Start of DOCUMENT PASSAGE
But other observers believe the current draft constitution reflects a compromise that enshrines “the principles of Islamic law” in the legislative and judicial process, but confers the authority to interpret and apply those principles on the elected Parliament and civil courts.

“The more interpretation, the better off we are,” said Manar el-Shorbagy, a political scientist at the American University in Cairo and a liberal delegate who signed the deal. “You are no longer putting everything under one interpretation — the Salafis’ or whoever else.”

If literal-minded ultraconservatives — known as Salafis and who currently hold about a quarter of the seats in Parliament — gain more influence in the legislature and eventually the courts, they could someday use the provisions to try to impose a strict interpretation of Islamic law. If Islamists gain more power across the Parliament, courts and religious institutions, “I would see a real possibility for evolutionary change,” said Nathan J. Brown, an expert on Egyptian law at George Washington University.

But by keeping power in the hands of elected officials and civil courts, the agreement should also dispel, for now, the fears here and in the West that Egypt might follow the path of Iran’s 1979 revolution toward a theocracy where religious leaders have the final say on all matters of state. And liberal delegates who signed onto the deal noted that the guidelines were broad enough to leave substantial room for debate over just what Islamic law should require in the context of modern Egypt.

Sharia only “polishes morals, through persuasion and education, with no coercion whatsoever,” said Mohamed Badie, the Brotherhood’s supreme guide. “Sharia totally rejects the concept of a theocracy.”

Carothers and Brown relegate any illiberal aspects of political Islam to secondary status.
End of DOCUMENT PASSAGE
Start of MATERIAL PROVIDED
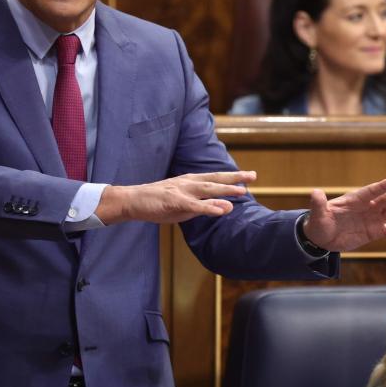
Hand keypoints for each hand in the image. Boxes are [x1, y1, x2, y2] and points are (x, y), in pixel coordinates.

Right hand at [96, 171, 255, 224]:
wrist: (132, 201)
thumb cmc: (158, 203)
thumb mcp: (183, 205)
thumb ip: (203, 206)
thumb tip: (224, 208)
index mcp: (190, 181)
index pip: (215, 177)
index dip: (232, 176)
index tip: (249, 176)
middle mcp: (188, 183)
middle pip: (215, 179)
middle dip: (235, 177)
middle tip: (253, 176)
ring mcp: (181, 191)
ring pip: (207, 189)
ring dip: (225, 190)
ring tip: (242, 191)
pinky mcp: (174, 202)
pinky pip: (195, 205)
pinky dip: (209, 207)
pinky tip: (222, 209)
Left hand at [303, 176, 385, 251]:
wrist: (322, 238)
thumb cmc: (319, 223)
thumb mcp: (317, 215)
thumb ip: (318, 204)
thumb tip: (315, 192)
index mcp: (355, 199)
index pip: (372, 190)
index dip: (384, 185)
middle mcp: (367, 206)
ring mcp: (373, 218)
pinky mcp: (375, 231)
End of MATERIAL PROVIDED
* BRIEF 1:
Rewrite the passage on Egypt's draft constitution starting at "But by keeping" and ending at "to secondary status.", with "theocracy" replaced by "clerical state".
* BRIEF 2:
Carry the passage on Egypt's draft constitution forward, picking up after its last sentence.

* FINAL ANSWER 1:
But by keeping power in the hands of elected officials and civil courts, the agreement should also dispel, for now, the fears here and in the West that Egypt might follow the path of Iran’s 1979 revolution toward a clerical state where religious leaders have the final say on all matters of state. And liberal delegates who signed onto the deal noted that the guidelines were broad enough to leave substantial room for debate over just what Islamic law should require in the context of modern Egypt.

Sharia only “polishes morals, through persuasion and education, with no coercion whatsoever,” said Mohamed Badie, the Brotherhood’s supreme guide. “Sharia totally rejects the concept of a clerical state.”

Carothers and Brown relegate any illiberal aspects of political Islam to secondary status.

* FINAL ANSWER 2:
“Democracy’s prospects depend on Egypt escaping dominant party malady,” they write:

Signs of the blurring of the party-state line, such as the migration of senior Brotherhood officials into state-protected areas of the economy or into influential nonpartisan positions such as senior judgeships, should sound alarm bells. Signals that key state institutions—particularly the military and the security apparatus—are overly submissive to the Brotherhood should spark concerns. And diminished space for independent civil society organizations, the use of the state bureaucracy to produce electoral victories, and the absence or smearing of opposition voices in state-owned media would also indicate that democratic deterioration is beginning.

Egypt’s new government is dependent upon international aid to address its pressing economic crisis. But as the United States and other Western states offer assistance, “it is vital not to forget about both independent civil society and political opposition groups,” Carothers and Brown assert. “A strong independent civil society and a capable, assertive opposition are the most effective potential antidotes to the dominant party malady.’

This does not mean that outside aid for civil society and party development in Egypt should take on a pro-oppositional cast. It will do neither civil society nor the opposition any good if they are seen to be instruments of Westerners taking political sides. And sensitivities in these domains are especially high in Egypt, as evidenced by the ongoing legal case against Western democracy activists and Egyptian NGOs. But it does mean that Western governments seeking to support Egyptian democracy should go beyond sounding the alarm on any apparent early signs of growing party-state conflation and on key rights issues. They should make it a priority to address civil society and political party development issues with the new government and keep looking for ways to offer assistance on a whole range of areas such as constitutional reform, electoral system development, judicial strengthening, public interest advocacy, human rights, and other related areas.